== Tekstfragment ==
ECLI:NL:GHDHA:2022:1323
Gerechtshof Den Haag
- Beschikking
- Rechtspraak.nl
Hoger beroep tegen afwijzing verzoek tot opheffing voorlopige hechtenis
In deze zaak heeft het Gerechtshof Den Haag op 14 juli 2022 uitspraak gedaan in het hoger beroep van de verdachte, die eerder in beroep was gekomen tegen de afwijzing van zijn verzoek tot opheffing van de voorlopige hechtenis. De rechtbank Den Haag had op 23 mei 2022 het verzoek van de verdachte afgewezen. De verdachte heeft op 24 mei 2022 hoger beroep ingesteld tegen deze beslissing. Tijdens de behandeling in raadkamer op 14 juli 2022 zijn de verdachte, zijn waarnemend advocaat mr. V.A. van Biljouw en de advocaat-generaal mr. B. van Roessel gehoord.
===
== Getoonde vermeldingen ==
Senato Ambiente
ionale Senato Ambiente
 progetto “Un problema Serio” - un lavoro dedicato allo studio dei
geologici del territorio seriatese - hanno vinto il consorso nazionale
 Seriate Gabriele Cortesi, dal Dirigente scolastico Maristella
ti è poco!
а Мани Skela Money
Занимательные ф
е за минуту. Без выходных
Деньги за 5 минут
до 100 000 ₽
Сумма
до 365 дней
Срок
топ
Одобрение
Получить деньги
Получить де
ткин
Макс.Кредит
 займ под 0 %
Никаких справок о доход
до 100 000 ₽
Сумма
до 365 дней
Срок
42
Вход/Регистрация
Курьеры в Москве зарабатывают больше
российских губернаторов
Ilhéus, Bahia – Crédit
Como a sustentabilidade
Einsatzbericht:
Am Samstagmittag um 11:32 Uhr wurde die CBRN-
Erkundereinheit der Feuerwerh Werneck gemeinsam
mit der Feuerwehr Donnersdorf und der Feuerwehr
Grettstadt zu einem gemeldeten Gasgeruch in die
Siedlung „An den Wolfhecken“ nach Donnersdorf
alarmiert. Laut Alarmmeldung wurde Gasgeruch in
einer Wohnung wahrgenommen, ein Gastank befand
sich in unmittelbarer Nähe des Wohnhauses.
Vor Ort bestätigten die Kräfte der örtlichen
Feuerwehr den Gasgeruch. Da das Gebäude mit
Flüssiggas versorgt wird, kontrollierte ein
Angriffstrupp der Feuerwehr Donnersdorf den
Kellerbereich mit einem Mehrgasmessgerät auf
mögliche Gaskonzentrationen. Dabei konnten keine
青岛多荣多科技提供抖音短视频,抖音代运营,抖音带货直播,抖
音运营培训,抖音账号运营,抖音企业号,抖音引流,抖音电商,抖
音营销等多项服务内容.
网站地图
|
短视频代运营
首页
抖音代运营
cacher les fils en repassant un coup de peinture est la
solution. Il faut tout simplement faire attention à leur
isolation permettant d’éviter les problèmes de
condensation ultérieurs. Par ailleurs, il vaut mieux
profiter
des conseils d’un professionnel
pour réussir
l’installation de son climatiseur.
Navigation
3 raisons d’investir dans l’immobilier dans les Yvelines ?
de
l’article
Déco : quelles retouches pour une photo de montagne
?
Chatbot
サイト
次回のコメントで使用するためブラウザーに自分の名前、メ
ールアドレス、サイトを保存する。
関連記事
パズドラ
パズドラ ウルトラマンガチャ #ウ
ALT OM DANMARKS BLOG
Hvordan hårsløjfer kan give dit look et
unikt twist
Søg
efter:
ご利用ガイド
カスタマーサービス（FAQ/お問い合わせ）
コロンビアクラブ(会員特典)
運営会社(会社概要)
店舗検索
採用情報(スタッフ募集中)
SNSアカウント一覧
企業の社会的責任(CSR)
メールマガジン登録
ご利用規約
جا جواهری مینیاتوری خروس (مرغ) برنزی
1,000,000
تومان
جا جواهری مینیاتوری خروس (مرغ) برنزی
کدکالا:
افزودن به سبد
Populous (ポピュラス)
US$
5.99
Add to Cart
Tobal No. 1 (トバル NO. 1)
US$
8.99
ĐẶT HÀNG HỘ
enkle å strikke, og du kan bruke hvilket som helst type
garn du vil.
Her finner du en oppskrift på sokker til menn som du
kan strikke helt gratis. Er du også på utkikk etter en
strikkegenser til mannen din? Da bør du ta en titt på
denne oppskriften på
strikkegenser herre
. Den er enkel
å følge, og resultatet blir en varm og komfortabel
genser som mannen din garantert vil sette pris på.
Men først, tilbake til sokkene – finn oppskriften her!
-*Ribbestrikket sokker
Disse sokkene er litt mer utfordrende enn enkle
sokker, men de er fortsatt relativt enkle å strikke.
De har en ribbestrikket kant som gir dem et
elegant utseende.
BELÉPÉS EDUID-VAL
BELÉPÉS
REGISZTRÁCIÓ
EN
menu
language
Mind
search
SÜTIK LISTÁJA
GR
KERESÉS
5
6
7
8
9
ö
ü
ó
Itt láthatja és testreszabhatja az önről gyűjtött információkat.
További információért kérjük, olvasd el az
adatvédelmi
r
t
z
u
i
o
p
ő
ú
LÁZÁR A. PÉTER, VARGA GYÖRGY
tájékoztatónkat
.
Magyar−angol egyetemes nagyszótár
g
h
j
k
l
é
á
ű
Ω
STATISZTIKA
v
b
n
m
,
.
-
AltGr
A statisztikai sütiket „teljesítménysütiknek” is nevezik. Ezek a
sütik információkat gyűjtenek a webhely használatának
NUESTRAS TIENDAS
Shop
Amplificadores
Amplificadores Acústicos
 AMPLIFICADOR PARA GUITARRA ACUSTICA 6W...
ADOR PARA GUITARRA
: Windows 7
===
→ Opdracht 1
Op welke datum wees de rechtbank Den Haag volgens de tekst over het hoger beroep het verzoek van de verdachte af?
→ Opdracht 2
Pak de tekst over het hoger beroep op na de laatste zin en schrijf hem verder.

→ Antwoord 1
Op 23 mei 2022.

→ Antwoord 2
Het hof heeft kennisgenomen van de eerdere beslissing en de relevante stukken met betrekking tot de voorlopige hechtenis. De verdachte had eerder op 9 maart 2022 al een verzoek tot opheffing van de voorlopige hechtenis ingediend, dat door de rechtbank was afgewezen. Dit eerdere verzoek leidde tot een ongegrondverklaring van het hoger beroep op 1 april 2022. Gezien artikel 87, tweede lid, van het Wetboek van Strafvordering, kon de verdachte nu niet opnieuw in beroep komen tegen de afwijzing van zijn verzoek tot opheffing.
Het hof heeft daarom de verdachte niet-ontvankelijk verklaard in zijn hoger beroep. De beschikking is ondertekend door de voorzitter en de griffier en is ter kennis gebracht aan de verdachte door de advocaat-generaal.